++++ DATA SHOWN ++++

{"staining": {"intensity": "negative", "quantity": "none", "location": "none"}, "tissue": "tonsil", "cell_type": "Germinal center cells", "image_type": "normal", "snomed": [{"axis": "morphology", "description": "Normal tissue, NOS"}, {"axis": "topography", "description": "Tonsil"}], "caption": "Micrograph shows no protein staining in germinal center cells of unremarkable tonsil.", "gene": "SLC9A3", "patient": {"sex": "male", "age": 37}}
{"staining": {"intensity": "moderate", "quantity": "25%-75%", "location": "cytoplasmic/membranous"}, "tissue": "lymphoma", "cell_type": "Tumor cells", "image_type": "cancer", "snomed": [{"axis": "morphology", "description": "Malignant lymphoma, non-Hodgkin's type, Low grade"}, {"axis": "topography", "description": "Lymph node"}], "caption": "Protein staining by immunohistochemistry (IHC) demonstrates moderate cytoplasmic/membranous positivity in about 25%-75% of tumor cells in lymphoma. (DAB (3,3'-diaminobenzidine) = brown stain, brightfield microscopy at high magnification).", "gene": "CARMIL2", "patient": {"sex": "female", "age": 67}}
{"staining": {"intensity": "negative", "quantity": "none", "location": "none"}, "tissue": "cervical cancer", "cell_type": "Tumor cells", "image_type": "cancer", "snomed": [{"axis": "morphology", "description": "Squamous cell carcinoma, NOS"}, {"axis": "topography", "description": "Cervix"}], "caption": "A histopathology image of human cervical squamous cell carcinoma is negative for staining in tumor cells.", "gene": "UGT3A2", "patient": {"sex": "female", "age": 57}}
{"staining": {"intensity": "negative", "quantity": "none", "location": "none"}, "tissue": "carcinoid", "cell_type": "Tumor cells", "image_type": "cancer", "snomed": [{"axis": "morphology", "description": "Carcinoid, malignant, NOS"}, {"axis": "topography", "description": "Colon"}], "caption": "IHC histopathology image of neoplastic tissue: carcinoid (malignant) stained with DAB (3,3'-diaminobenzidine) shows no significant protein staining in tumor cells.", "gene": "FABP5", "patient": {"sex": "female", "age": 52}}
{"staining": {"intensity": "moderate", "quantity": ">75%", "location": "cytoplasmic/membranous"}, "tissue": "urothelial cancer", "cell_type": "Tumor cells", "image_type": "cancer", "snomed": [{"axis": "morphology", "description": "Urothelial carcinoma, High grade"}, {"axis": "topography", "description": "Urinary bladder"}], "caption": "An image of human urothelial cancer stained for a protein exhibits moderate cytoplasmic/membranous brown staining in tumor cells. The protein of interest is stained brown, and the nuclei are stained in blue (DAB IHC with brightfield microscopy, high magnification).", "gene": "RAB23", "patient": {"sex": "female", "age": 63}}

++++

__AIM OF THE EXERCISE__: Please make the answer a complete, exact reproduction of the records.

__SOLUTION__:
{"staining": {"intensity": "negative", "quantity": "none", "location": "none"}, "tissue": "tonsil", "cell_type": "Germinal center cells", "image_type": "normal", "snomed": [{"axis": "morphology", "description": "Normal tissue, NOS"}, {"axis": "topography", "description": "Tonsil"}], "caption": "Micrograph shows no protein staining in germinal center cells of unremarkable tonsil.", "gene": "SLC9A3", "patient": {"sex": "male", "age": 37}}
{"staining": {"intensity": "moderate", "quantity": "25%-75%", "location": "cytoplasmic/membranous"}, "tissue": "lymphoma", "cell_type": "Tumor cells", "image_type": "cancer", "snomed": [{"axis": "morphology", "description": "Malignant lymphoma, non-Hodgkin's type, Low grade"}, {"axis": "topography", "description": "Lymph node"}], "caption": "Protein staining by immunohistochemistry (IHC) demonstrates moderate cytoplasmic/membranous positivity in about 25%-75% of tumor cells in lymphoma. (DAB (3,3'-diaminobenzidine) = brown stain, brightfield microscopy at high magnification).", "gene": "CARMIL2", "patient": {"sex": "female", "age": 67}}
{"staining": {"intensity": "negative", "quantity": "none", "location": "none"}, "tissue": "cervical cancer", "cell_type": "Tumor cells", "image_type": "cancer", "snomed": [{"axis": "morphology", "description": "Squamous cell carcinoma, NOS"}, {"axis": "topography", "description": "Cervix"}], "caption": "A histopathology image of human cervical squamous cell carcinoma is negative for staining in tumor cells.", "gene": "UGT3A2", "patient": {"sex": "female", "age": 57}}
{"staining": {"intensity": "negative", "quantity": "none", "location": "none"}, "tissue": "carcinoid", "cell_type": "Tumor cells", "image_type": "cancer", "snomed": [{"axis": "morphology", "description": "Carcinoid, malignant, NOS"}, {"axis": "topography", "description": "Colon"}], "caption": "IHC histopathology image of neoplastic tissue: carcinoid (malignant) stained with DAB (3,3'-diaminobenzidine) shows no significant protein staining in tumor cells.", "gene": "FABP5", "patient": {"sex": "female", "age": 52}}
{"staining": {"intensity": "moderate", "quantity": ">75%", "location": "cytoplasmic/membranous"}, "tissue": "urothelial cancer", "cell_type": "Tumor cells", "image_type": "cancer", "snomed": [{"axis": "morphology", "description": "Urothelial carcinoma, High grade"}, {"axis": "topography", "description": "Urinary bladder"}], "caption": "An image of human urothelial cancer stained for a protein exhibits moderate cytoplasmic/membranous brown staining in tumor cells. The protein of interest is stained brown, and the nuclei are stained in blue (DAB IHC with brightfield microscopy, high magnification).", "gene": "RAB23", "patient": {"sex": "female", "age": 63}}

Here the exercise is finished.